SPD fordert Rücknahme der Absage
Die Begründung, dass eine Beteiligung von Beschäftigten der Bundestagsverwaltung aus Neutralitätsgründen nicht zulässig sei, sei besonders irritierend, heißt es in dem Brief der SPD-Abgeordneten, der der Nachrichtenagentur dpa vorliegt. Schließlich gehe es bei der Veranstaltung auch darum, sich für die Werte des Grundgesetzes einzusetzen, zu denen die Achtung der Menschenwürde und das Diskriminierungsverbot zählten.
"Wir bitten Sie daher nachdrücklich, die Entscheidung zu überdenken und der Bundestagsverwaltung eine offizielle und sichtbare Beteiligung am diesjährigen CSD in Berlin zu ermöglichen", schreiben die Abgeordneten. Zuvor hatten sich Abgeordnete von Grünen und Linken mit entsprechenden Aufrufen an Klöckner gewandt. Sie wiesen ebenfalls darauf hin, dass queere Menschen unter wachsendem Druck stünden.
"Einknicken vor rechten Tendenzen"
Auch die Queerbeauftragte des Bundes, Sophie Koch, äußerte sich kritisch. "Wenn die Teilnahme solcher Mitarbeitenden-Netzwerke untersagt oder erschwert wird, halte ich das für ein falsches und unnötiges Signal - gerade in der jetzigen Zeit", sagte Koch der Nachrichtenagentur dpa. Sie würde sich wünschen, dass in Zukunft "alle Beteiligten vor solchen Entscheidungen miteinander in den Dialog treten würden".

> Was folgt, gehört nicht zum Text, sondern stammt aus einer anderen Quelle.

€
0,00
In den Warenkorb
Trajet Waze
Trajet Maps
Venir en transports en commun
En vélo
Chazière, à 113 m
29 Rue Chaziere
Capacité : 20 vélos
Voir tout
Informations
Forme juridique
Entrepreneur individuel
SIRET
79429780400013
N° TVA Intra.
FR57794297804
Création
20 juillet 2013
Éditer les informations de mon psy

Ver.di-Chef Frank Werneke sagte der dpa: "Es ist unverständlich, absolut nicht zu akzeptieren und ein gesellschaftspolitischer Rückschritt, dass die Bundestagsverwaltung ihren Beschäftigten eine sichtbare Teilnahme am Berliner CSD und das Hissen der Regenbogenflagge am Bundestagsgebäude wegen einer vermeintlich gewünschten politischen Neutralität untersagt hat." Das sei ein "Einknicken vor rechten Tendenzen". Die Gewerkschaft erwarte, dass die Behördenleitung das "de facto-Demonstrationsverbot" zurücknehme.
Klöckner gegen Beflaggung zum CSD
Im Mai hatte schon für Aufsehen gesorgt, dass Julia Klöckner künftig nur noch zum Internationalen Tag gegen Homophobie (17. Mai) die Regenbogenflagge am Reichstagsgebäude hissen lassen will und nicht mehr zum Berliner CSD. 2022 war die Regenbogenflagge erstmals auf dem Bundestag gehisst worden.

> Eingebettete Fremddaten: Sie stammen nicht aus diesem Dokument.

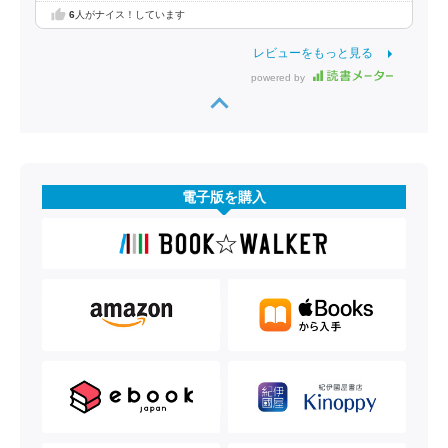
6
人がナイス！しています
レビューをもっと見る
powered by
電子版を購入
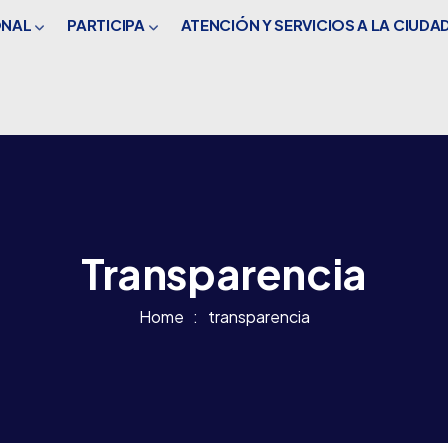
ONAL
PARTICIPA
ATENCIÓN Y SERVICIOS A LA CIUDA
Transparencia
Home
transparencia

Klöckner ließ mitteilen, zum CSD keine Rainbow-Beflaggung mehr zuzulassen, da der Christopher Street Day "als Tag der Versammlung, des Protests und der Feier von seiner kraftvollen Präsenz auf den Straßen lebt".
Bundesfamilienministerium plant Teilnahme
Das Bundesfamilienministerium will sich anders als der Bundestag wie in den Vorjahren am Christopher Street Day in Berlin beteiligen. "Unser Ministerium wird auch in diesem Jahr wieder mit einem eigenen Wagen beim Berliner CSD vertreten sein", sagte Ressortchefin Karin Prien (CDU) der "taz".

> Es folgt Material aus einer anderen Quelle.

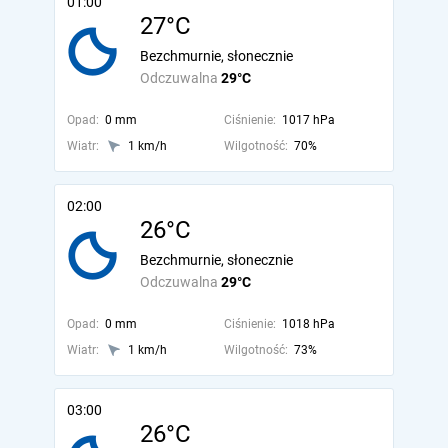
01:00
27°C
Bezchmurnie, słonecznie
Odczuwalna
29°C
Opad:
0 mm
Ciśnienie:
1017 hPa
Wiatr:
1 km/h
Wilgotność:
70%
02:00
26°C
Bezchmurnie, słonecznie
Odczuwalna
29°C
Opad:
0 mm
Ciśnienie:
1018 hPa
Wiatr:
1 km/h
Wilgotność:
73%
03:00
26°C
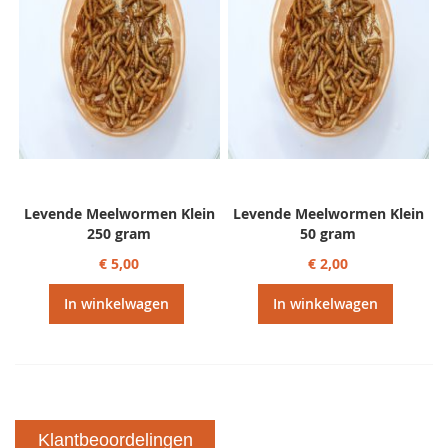
Levende Meelwormen Klein
Levende Meelwormen Klein
250 gram
50 gram
€ 5,00
€ 2,00
In winkelwagen
In winkelwagen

Dies sei "ein wichtiges Zeichen für die Anerkennung und den Respekt vor der Vielfalt in unserer Gesellschaft", so Prien. Sie verwies weiter auf die Bedeutung eines solchen Zeichens "gerade angesichts zunehmender Diskriminierung aufgrund sexueller Orientierung und geschlechtlicher Identität weltweit und leider auch in Deutschland".
Parade für Gleichstellung queerer Menschen
Für den Zeitraum zwischen Juni und September 2024 zählte die Bundesregierung 22 Proteste gegen öffentliche CSD-Umzüge. Die Protestierenden seien überwiegend Personen aus der gewaltorientierten rechtsextremistischen Szene gewesen.
Der CSD wird im Sommer in vielen Städten begangen. Er erinnert vom Namen her an Aufstände der queeren Community in der Christopher Street in New York von 1969. Er steht für die Gleichstellung queerer Menschen. Die Parade in Berlin ist für den 26. Juli geplant.